- _To do_:
Copy the lines in the records below word for word, from the line with "Health and Development, along" through the line with "Thesprotia, intervention by", including both of those lines.

- _Dataset excerpts_:
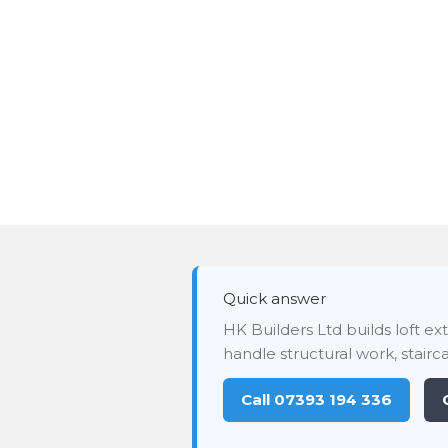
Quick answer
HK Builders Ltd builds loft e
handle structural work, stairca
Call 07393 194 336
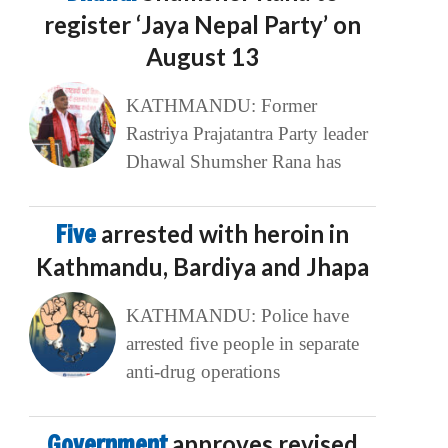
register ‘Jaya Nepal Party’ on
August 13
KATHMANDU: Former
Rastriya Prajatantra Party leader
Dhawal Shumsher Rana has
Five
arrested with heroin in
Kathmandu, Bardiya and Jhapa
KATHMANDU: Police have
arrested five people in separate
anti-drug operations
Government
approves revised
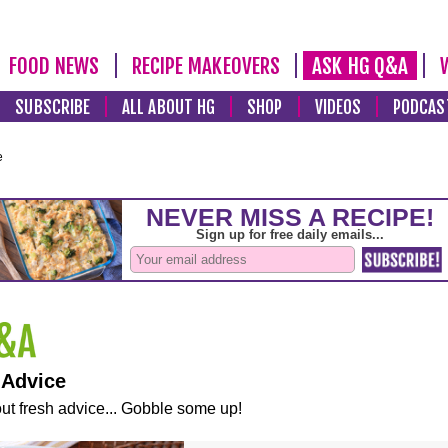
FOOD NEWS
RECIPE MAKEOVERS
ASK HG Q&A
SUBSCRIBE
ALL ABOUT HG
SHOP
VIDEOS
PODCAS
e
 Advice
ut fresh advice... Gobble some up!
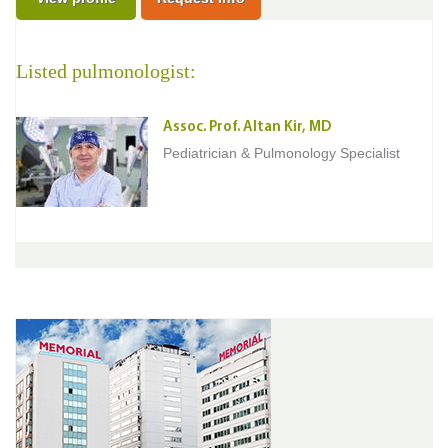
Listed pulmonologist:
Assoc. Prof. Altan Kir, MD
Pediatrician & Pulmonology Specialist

---

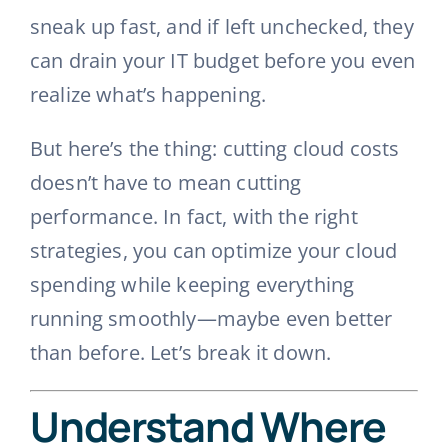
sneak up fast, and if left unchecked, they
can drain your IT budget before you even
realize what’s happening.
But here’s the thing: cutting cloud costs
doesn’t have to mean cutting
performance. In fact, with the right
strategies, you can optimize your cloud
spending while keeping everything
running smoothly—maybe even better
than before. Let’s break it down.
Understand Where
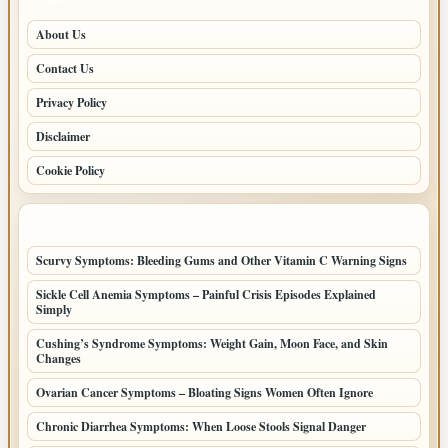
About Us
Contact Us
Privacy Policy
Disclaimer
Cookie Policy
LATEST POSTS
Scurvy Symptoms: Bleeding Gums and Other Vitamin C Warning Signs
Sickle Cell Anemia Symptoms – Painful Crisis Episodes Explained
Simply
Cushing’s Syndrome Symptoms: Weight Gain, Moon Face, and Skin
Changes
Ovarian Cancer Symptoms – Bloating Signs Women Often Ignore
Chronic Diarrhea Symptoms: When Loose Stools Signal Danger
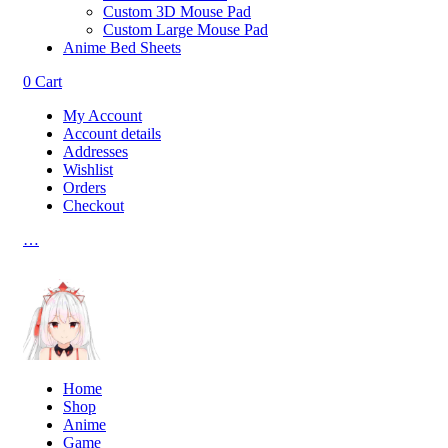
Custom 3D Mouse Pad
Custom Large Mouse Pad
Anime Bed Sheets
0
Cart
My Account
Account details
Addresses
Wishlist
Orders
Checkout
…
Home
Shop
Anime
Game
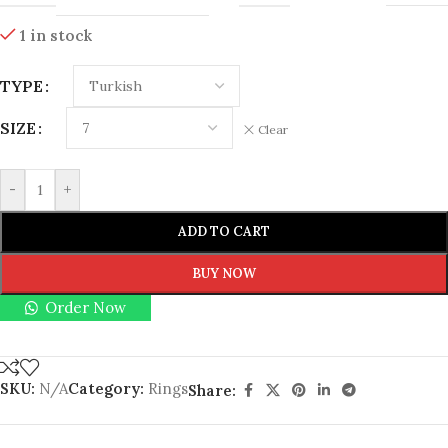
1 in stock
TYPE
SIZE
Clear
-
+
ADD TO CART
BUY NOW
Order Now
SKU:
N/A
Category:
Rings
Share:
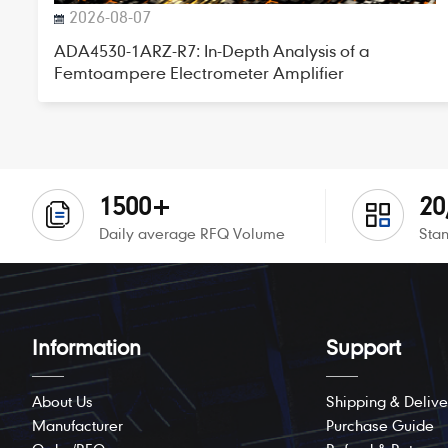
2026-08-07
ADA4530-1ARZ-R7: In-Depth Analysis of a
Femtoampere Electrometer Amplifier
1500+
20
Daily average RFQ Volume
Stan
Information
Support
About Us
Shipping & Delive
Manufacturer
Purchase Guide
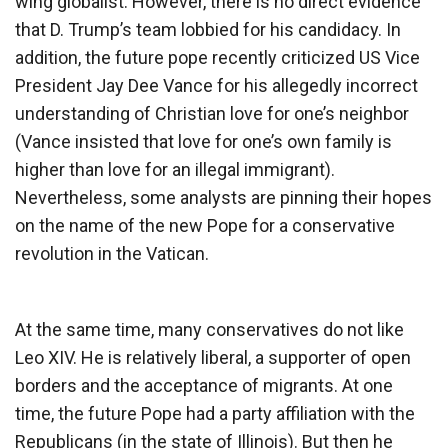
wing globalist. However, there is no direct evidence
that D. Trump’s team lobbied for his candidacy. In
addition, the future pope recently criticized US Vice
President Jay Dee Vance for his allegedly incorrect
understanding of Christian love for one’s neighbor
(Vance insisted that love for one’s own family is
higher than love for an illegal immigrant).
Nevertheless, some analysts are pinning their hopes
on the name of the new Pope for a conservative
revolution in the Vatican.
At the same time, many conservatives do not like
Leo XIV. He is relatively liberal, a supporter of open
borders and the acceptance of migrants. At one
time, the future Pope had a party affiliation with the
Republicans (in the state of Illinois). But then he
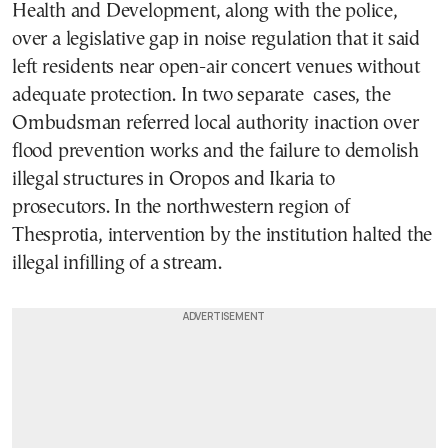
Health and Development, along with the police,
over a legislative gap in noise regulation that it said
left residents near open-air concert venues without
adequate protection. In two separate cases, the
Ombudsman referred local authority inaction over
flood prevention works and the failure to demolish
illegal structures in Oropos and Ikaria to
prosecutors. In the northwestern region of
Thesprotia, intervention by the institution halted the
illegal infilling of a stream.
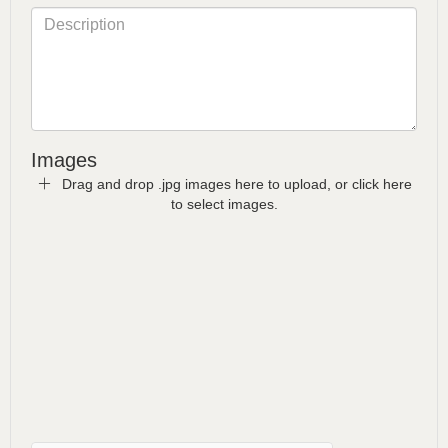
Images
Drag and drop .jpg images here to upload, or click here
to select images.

- _Exercise answer_:
Health and Development, along with the police,
over a legislative gap in noise regulation that it said
left residents near open-air concert venues without
adequate protection. In two separate cases, the
Ombudsman referred local authority inaction over
flood prevention works and the failure to demolish
illegal structures in Oropos and Ikaria to
prosecutors. In the northwestern region of
Thesprotia, intervention by the institution halted the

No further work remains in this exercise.